E’ notte, tempo di pulizie. Il sonno diventa più profondo. Le onde cerebrali rallentano. Il consumo di energie dell’organismo si riduce al minimo. In quella che è forse la fase più riposante per tutto il corpo, il servizio di rimozione scorie del cervello inizia a rimboccarsi le maniche.

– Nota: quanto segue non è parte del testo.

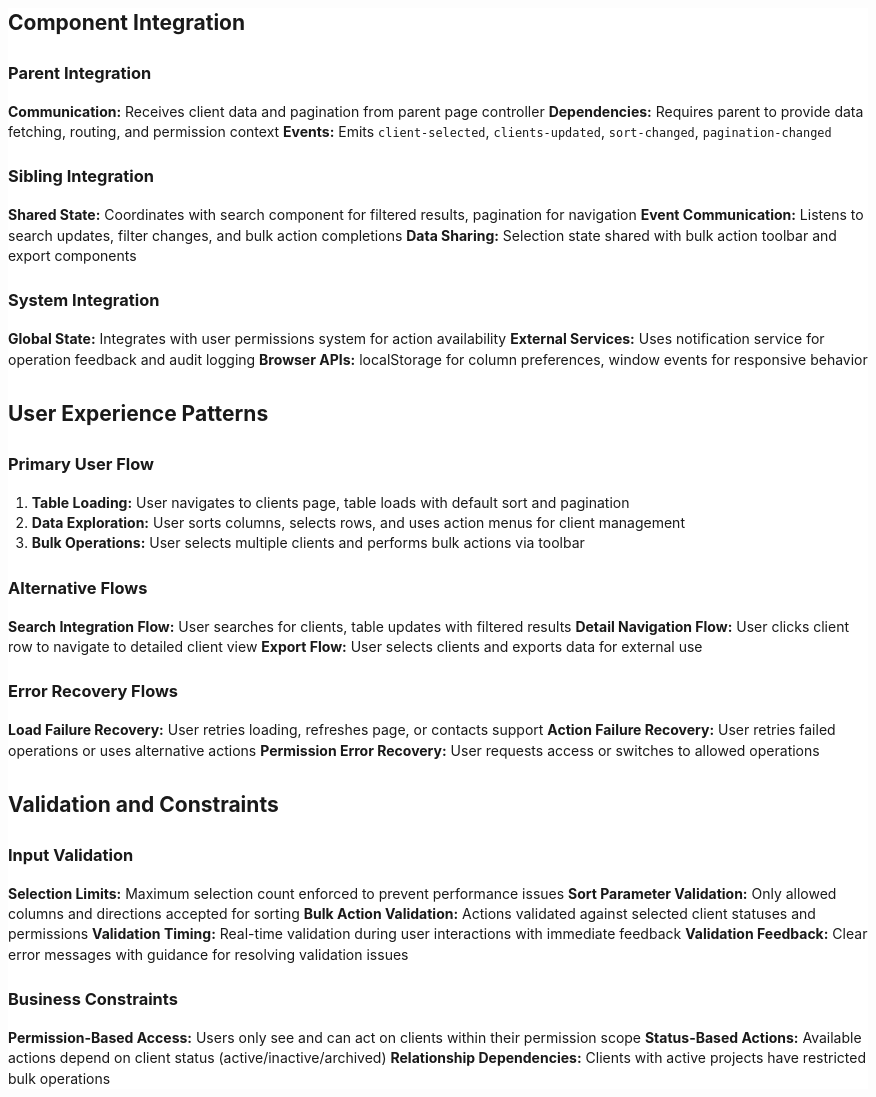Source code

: ## Component Integration

### Parent Integration
**Communication:** Receives client data and pagination from parent page controller
**Dependencies:** Requires parent to provide data fetching, routing, and permission context
**Events:** Emits `client-selected`, `clients-updated`, `sort-changed`, `pagination-changed`

### Sibling Integration
**Shared State:** Coordinates with search component for filtered results, pagination for navigation
**Event Communication:** Listens to search updates, filter changes, and bulk action completions
**Data Sharing:** Selection state shared with bulk action toolbar and export components

### System Integration
**Global State:** Integrates with user permissions system for action availability
**External Services:** Uses notification service for operation feedback and audit logging
**Browser APIs:** localStorage for column preferences, window events for responsive behavior

## User Experience Patterns

### Primary User Flow
1. **Table Loading:** User navigates to clients page, table loads with default sort and pagination
2. **Data Exploration:** User sorts columns, selects rows, and uses action menus for client management
3. **Bulk Operations:** User selects multiple clients and performs bulk actions via toolbar

### Alternative Flows
**Search Integration Flow:** User searches for clients, table updates with filtered results
**Detail Navigation Flow:** User clicks client row to navigate to detailed client view
**Export Flow:** User selects clients and exports data for external use

### Error Recovery Flows
**Load Failure Recovery:** User retries loading, refreshes page, or contacts support
**Action Failure Recovery:** User retries failed operations or uses alternative actions
**Permission Error Recovery:** User requests access or switches to allowed operations

## Validation and Constraints

### Input Validation
**Selection Limits:** Maximum selection count enforced to prevent performance issues
**Sort Parameter Validation:** Only allowed columns and directions accepted for sorting
**Bulk Action Validation:** Actions validated against selected client statuses and permissions
**Validation Timing:** Real-time validation during user interactions with immediate feedback
**Validation Feedback:** Clear error messages with guidance for resolving validation issues

### Business Constraints
**Permission-Based Access:** Users only see and can act on clients within their permission scope
**Status-Based Actions:** Available actions depend on client status (active/inactive/archived)
**Relationship Dependencies:** Clients with active projects have restricted bulk operations
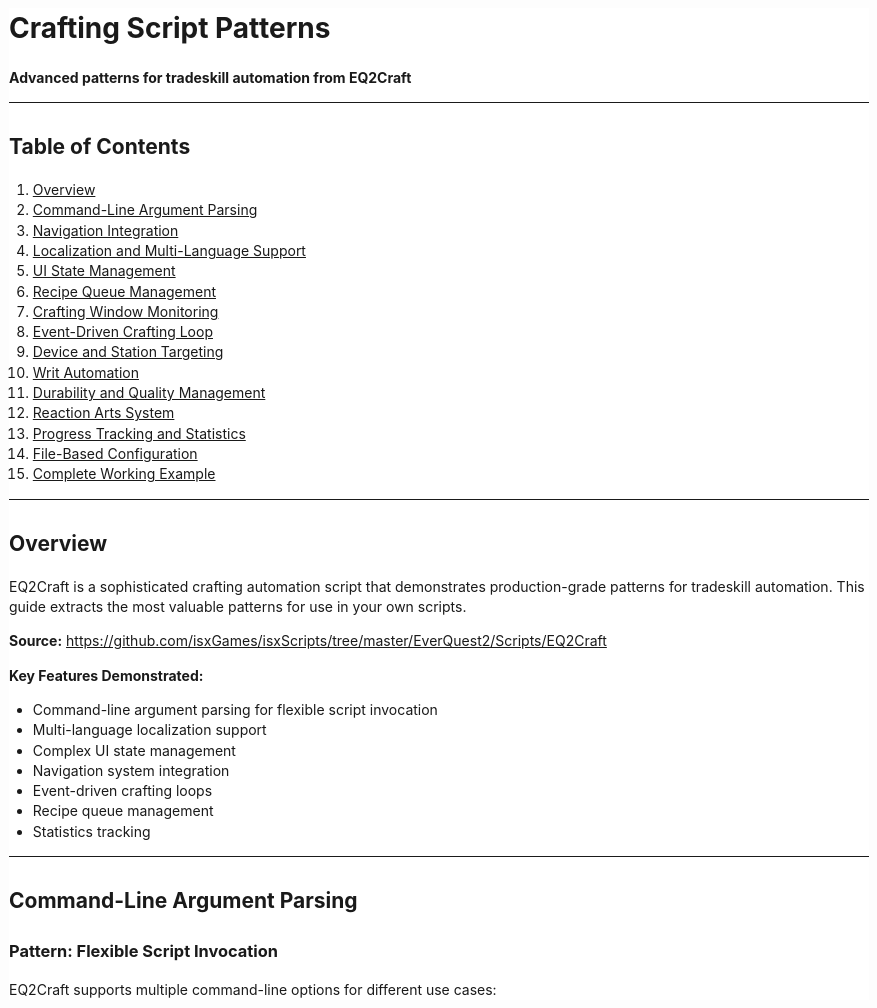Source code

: # Crafting Script Patterns

**Advanced patterns for tradeskill automation from EQ2Craft**

---

## Table of Contents

1. [Overview](#overview)
2. [Command-Line Argument Parsing](#command-line-argument-parsing)
3. [Navigation Integration](#navigation-integration)
4. [Localization and Multi-Language Support](#localization-and-multi-language-support)
5. [UI State Management](#ui-state-management)
6. [Recipe Queue Management](#recipe-queue-management)
7. [Crafting Window Monitoring](#crafting-window-monitoring)
8. [Event-Driven Crafting Loop](#event-driven-crafting-loop)
9. [Device and Station Targeting](#device-and-station-targeting)
10. [Writ Automation](#writ-automation)
11. [Durability and Quality Management](#durability-and-quality-management)
12. [Reaction Arts System](#reaction-arts-system)
13. [Progress Tracking and Statistics](#progress-tracking-and-statistics)
14. [File-Based Configuration](#file-based-configuration)
15. [Complete Working Example](#complete-working-example)

---

## Overview

EQ2Craft is a sophisticated crafting automation script that demonstrates production-grade patterns for tradeskill automation. This guide extracts the most valuable patterns for use in your own scripts.

**Source:** https://github.com/isxGames/isxScripts/tree/master/EverQuest2/Scripts/EQ2Craft

**Key Features Demonstrated:**
- Command-line argument parsing for flexible script invocation
- Multi-language localization support
- Complex UI state management
- Navigation system integration
- Event-driven crafting loops
- Recipe queue management
- Statistics tracking

---

## Command-Line Argument Parsing

### Pattern: Flexible Script Invocation

EQ2Craft supports multiple command-line options for different use cases:
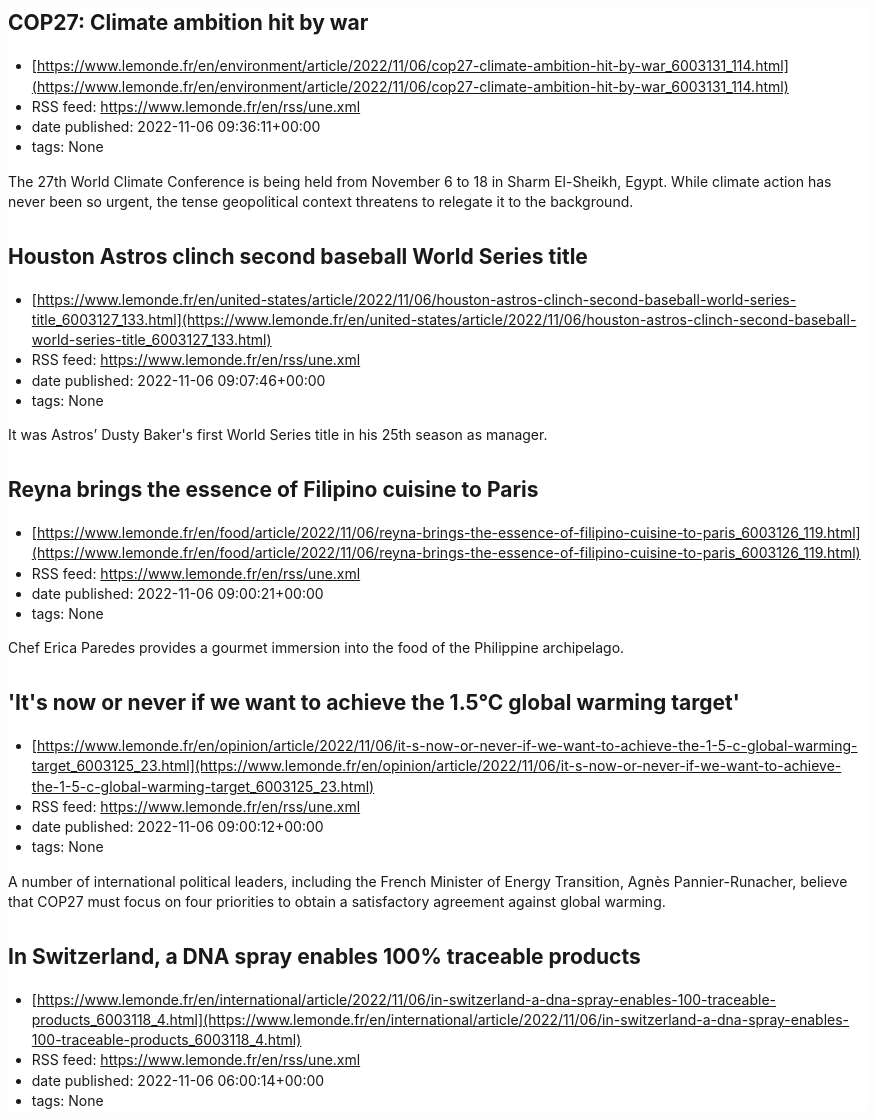 ## COP27: Climate ambition hit by war
 - [https://www.lemonde.fr/en/environment/article/2022/11/06/cop27-climate-ambition-hit-by-war_6003131_114.html](https://www.lemonde.fr/en/environment/article/2022/11/06/cop27-climate-ambition-hit-by-war_6003131_114.html)
 - RSS feed: https://www.lemonde.fr/en/rss/une.xml
 - date published: 2022-11-06 09:36:11+00:00
 - tags: None

The 27th World Climate Conference is being held from November 6 to 18 in Sharm El-Sheikh, Egypt. While climate action has never been so urgent, the tense geopolitical context threatens to relegate it to the background.

## Houston Astros clinch second baseball World Series title
 - [https://www.lemonde.fr/en/united-states/article/2022/11/06/houston-astros-clinch-second-baseball-world-series-title_6003127_133.html](https://www.lemonde.fr/en/united-states/article/2022/11/06/houston-astros-clinch-second-baseball-world-series-title_6003127_133.html)
 - RSS feed: https://www.lemonde.fr/en/rss/une.xml
 - date published: 2022-11-06 09:07:46+00:00
 - tags: None

It was Astros’ Dusty Baker's first World Series title in his 25th season as manager.

## Reyna brings the essence of Filipino cuisine to Paris
 - [https://www.lemonde.fr/en/food/article/2022/11/06/reyna-brings-the-essence-of-filipino-cuisine-to-paris_6003126_119.html](https://www.lemonde.fr/en/food/article/2022/11/06/reyna-brings-the-essence-of-filipino-cuisine-to-paris_6003126_119.html)
 - RSS feed: https://www.lemonde.fr/en/rss/une.xml
 - date published: 2022-11-06 09:00:21+00:00
 - tags: None

Chef Erica Paredes provides a gourmet immersion into the food of the Philippine archipelago.

## 'It's now or never if we want to achieve the 1.5°C global warming target'
 - [https://www.lemonde.fr/en/opinion/article/2022/11/06/it-s-now-or-never-if-we-want-to-achieve-the-1-5-c-global-warming-target_6003125_23.html](https://www.lemonde.fr/en/opinion/article/2022/11/06/it-s-now-or-never-if-we-want-to-achieve-the-1-5-c-global-warming-target_6003125_23.html)
 - RSS feed: https://www.lemonde.fr/en/rss/une.xml
 - date published: 2022-11-06 09:00:12+00:00
 - tags: None

A number of international political leaders, including the French Minister of Energy Transition, Agnès Pannier-Runacher, believe that COP27 must focus on four priorities to obtain a satisfactory agreement against global warming.

## In Switzerland, a DNA spray enables 100% traceable products
 - [https://www.lemonde.fr/en/international/article/2022/11/06/in-switzerland-a-dna-spray-enables-100-traceable-products_6003118_4.html](https://www.lemonde.fr/en/international/article/2022/11/06/in-switzerland-a-dna-spray-enables-100-traceable-products_6003118_4.html)
 - RSS feed: https://www.lemonde.fr/en/rss/une.xml
 - date published: 2022-11-06 06:00:14+00:00
 - tags: None
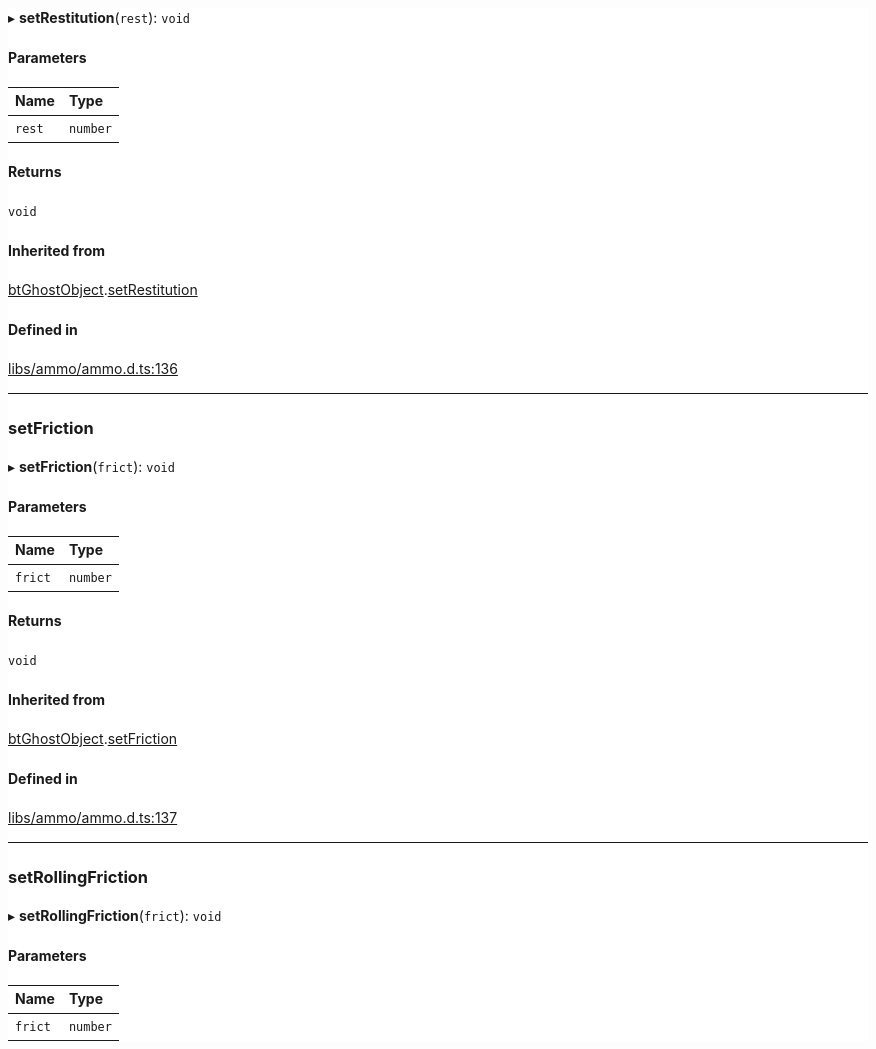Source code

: ▸ **setRestitution**(`rest`): `void`

#### Parameters

| Name | Type |
| :------ | :------ |
| `rest` | `number` |

#### Returns

`void`

#### Inherited from

[btGhostObject](Ammo.btGhostObject.md).[setRestitution](Ammo.btGhostObject.md#setrestitution)

#### Defined in

[libs/ammo/ammo.d.ts:136](https://github.com/Orillusion/orillusion/blob/main/src/libs/ammo/ammo.d.ts#L136)

___

### setFriction

▸ **setFriction**(`frict`): `void`

#### Parameters

| Name | Type |
| :------ | :------ |
| `frict` | `number` |

#### Returns

`void`

#### Inherited from

[btGhostObject](Ammo.btGhostObject.md).[setFriction](Ammo.btGhostObject.md#setfriction)

#### Defined in

[libs/ammo/ammo.d.ts:137](https://github.com/Orillusion/orillusion/blob/main/src/libs/ammo/ammo.d.ts#L137)

___

### setRollingFriction

▸ **setRollingFriction**(`frict`): `void`

#### Parameters

| Name | Type |
| :------ | :------ |
| `frict` | `number` |
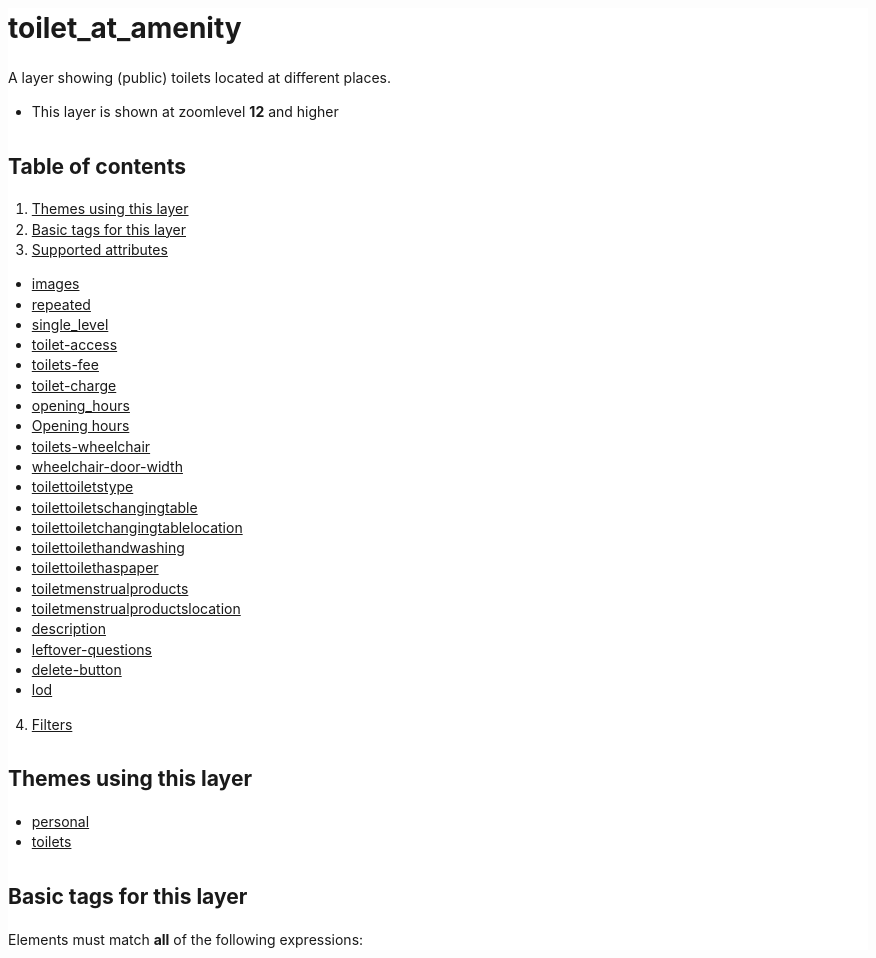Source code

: [//]: # (WARNING: this file is automatically generated. Please find the sources at the bottom and edit those sources)

# toilet_at_amenity




A layer showing (public) toilets located at different places.






 - This layer is shown at zoomlevel **12** and higher



## Table of contents

1. [Themes using this layer](#themes-using-this-layer)
2. [Basic tags for this layer](#basic-tags-for-this-layer)
3. [Supported attributes](#supported-attributes)
  - [images](#images)
  - [repeated](#repeated)
  - [single_level](#single_level)
  - [toilet-access](#toilet-access)
  - [toilets-fee](#toilets-fee)
  - [toilet-charge](#toilet-charge)
  - [opening_hours](#opening_hours)
  - [Opening hours](#opening-hours)
  - [toilets-wheelchair](#toilets-wheelchair)
  - [wheelchair-door-width](#wheelchair-door-width)
  - [toilettoiletstype](#toilettoiletstype)
  - [toilettoiletschangingtable](#toilettoiletschangingtable)
  - [toilettoiletchangingtablelocation](#toilettoiletchangingtablelocation)
  - [toilettoilethandwashing](#toilettoilethandwashing)
  - [toilettoilethaspaper](#toilettoilethaspaper)
  - [toiletmenstrualproducts](#toiletmenstrualproducts)
  - [toiletmenstrualproductslocation](#toiletmenstrualproductslocation)
  - [description](#description)
  - [leftover-questions](#leftover-questions)
  - [delete-button](#delete-button)
  - [lod](#lod)
4. [Filters](#filters)

## Themes using this layer



 - [personal](https://mapcomplete.org/personal)
 - [toilets](https://mapcomplete.org/toilets)



## Basic tags for this layer

Elements must match **all** of the following expressions:
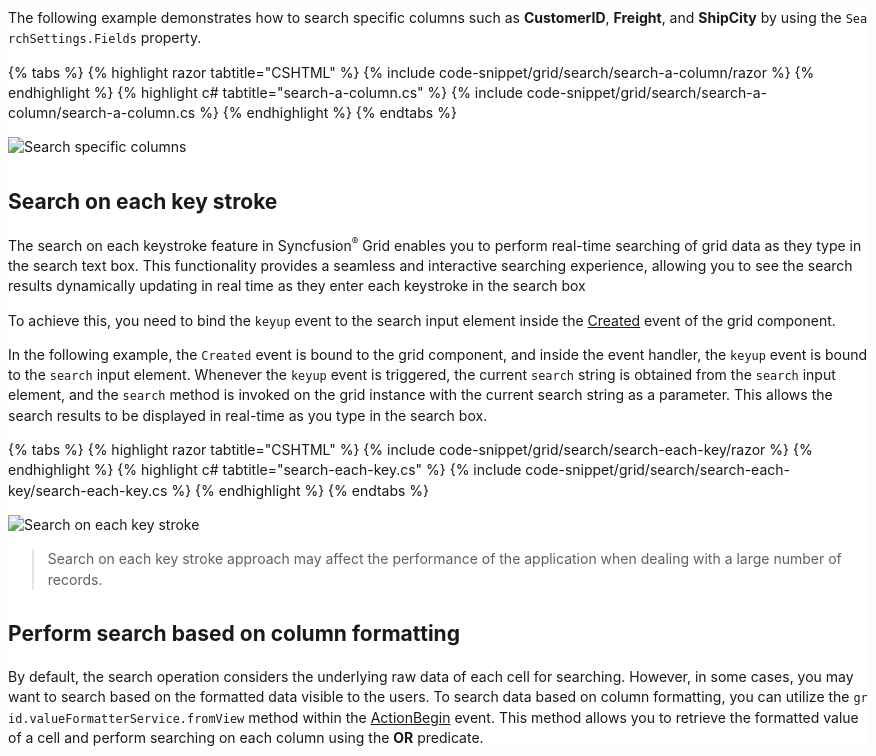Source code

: The following example demonstrates how to search specific columns such as **CustomerID**, **Freight**, and **ShipCity** by using the `SearchSettings.Fields` property.

{% tabs %}
{% highlight razor tabtitle="CSHTML" %}
{% include code-snippet/grid/search/search-a-column/razor %}
{% endhighlight %}
{% highlight c# tabtitle="search-a-column.cs" %}
{% include code-snippet/grid/search/search-a-column/search-a-column.cs %}
{% endhighlight %}
{% endtabs %}

![Search specific columns](images/search/search-specific.gif)

## Search on each key stroke

The search on each keystroke feature in Syncfusion<sup style="font-size:70%">&reg;</sup> Grid enables you to perform real-time searching of grid data as they type in the search text box. This functionality provides a seamless and interactive searching experience, allowing you to see the search results dynamically updating in real time as they enter each keystroke in the search box

To achieve this, you need to bind the `keyup` event to the search input element inside the [Created](https://help.syncfusion.com/cr/aspnetmvc-js2/syncfusion.ej2.grids.grid.html#Syncfusion_EJ2_Grids_Grid_Created) event of the grid component. 

In the following example, the `Created` event is bound to the grid component, and inside the event handler, the `keyup` event is bound to the `search` input element. Whenever the `keyup` event is triggered, the current `search` string is obtained from the `search` input element, and the `search` method is invoked on the grid instance with the current search string as a parameter. This allows the search results to be displayed in real-time as you type in the search box.

{% tabs %}
{% highlight razor tabtitle="CSHTML" %}
{% include code-snippet/grid/search/search-each-key/razor %}
{% endhighlight %}
{% highlight c# tabtitle="search-each-key.cs" %}
{% include code-snippet/grid/search/search-each-key/search-each-key.cs %}
{% endhighlight %}
{% endtabs %}

![Search on each key stroke](images/search/search-keystoke.gif)

> Search on each key stroke approach may affect the performance of the application when dealing with a large number of records.

## Perform search based on column formatting

By default, the search operation considers the underlying raw data of each cell for searching. However, in some cases, you may want to search based on the formatted data visible to the users. To search data based on column formatting, you can utilize the `grid.valueFormatterService.fromView` method within the [ActionBegin](https://help.syncfusion.com/cr/aspnetmvc-js2/syncfusion.ej2.grids.grid.html#Syncfusion_EJ2_Grids_Grid_ActionBegin) event. This method allows you to retrieve the formatted value of a cell and perform searching on each column using the **OR** predicate.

Attraverso minuscoli canali scoperti di recente, visibili solo con esami sofisticati come ad esempio la risonanza magnetica, le scorie prodotte durante la giornata dal metabolismo imponente del cervello – è l’organo del nostro corpo che consuma di più – finiscono in un liquido chiaro che permea e protegge i neuroni, il fluido cerebrospinale.

Liberarsi dalle tossine

Aiutato dalle pulsazioni delle arterie, il liquido carico dei prodotti di scarto defluisce dal cervello e viene smaltito dall’organismo. Questo processo, hanno osservato i neuroscienziati del Center for Brain Science di Riken, in Giappone, si attiva nella fase di sonno profondo, quella in cui lo stato di riposo è massimo, prima che si inneschino i vivaci meccanismi del sogno.

Analizzare il sonno profondo con la risonanza magnetica non è operazione semplice, vista la rumorosità dell’apparecchio. Gli scienziati giapponesi hanno risolto il problema attivando la macchina ogni tre secondi, anziché in modo continuo.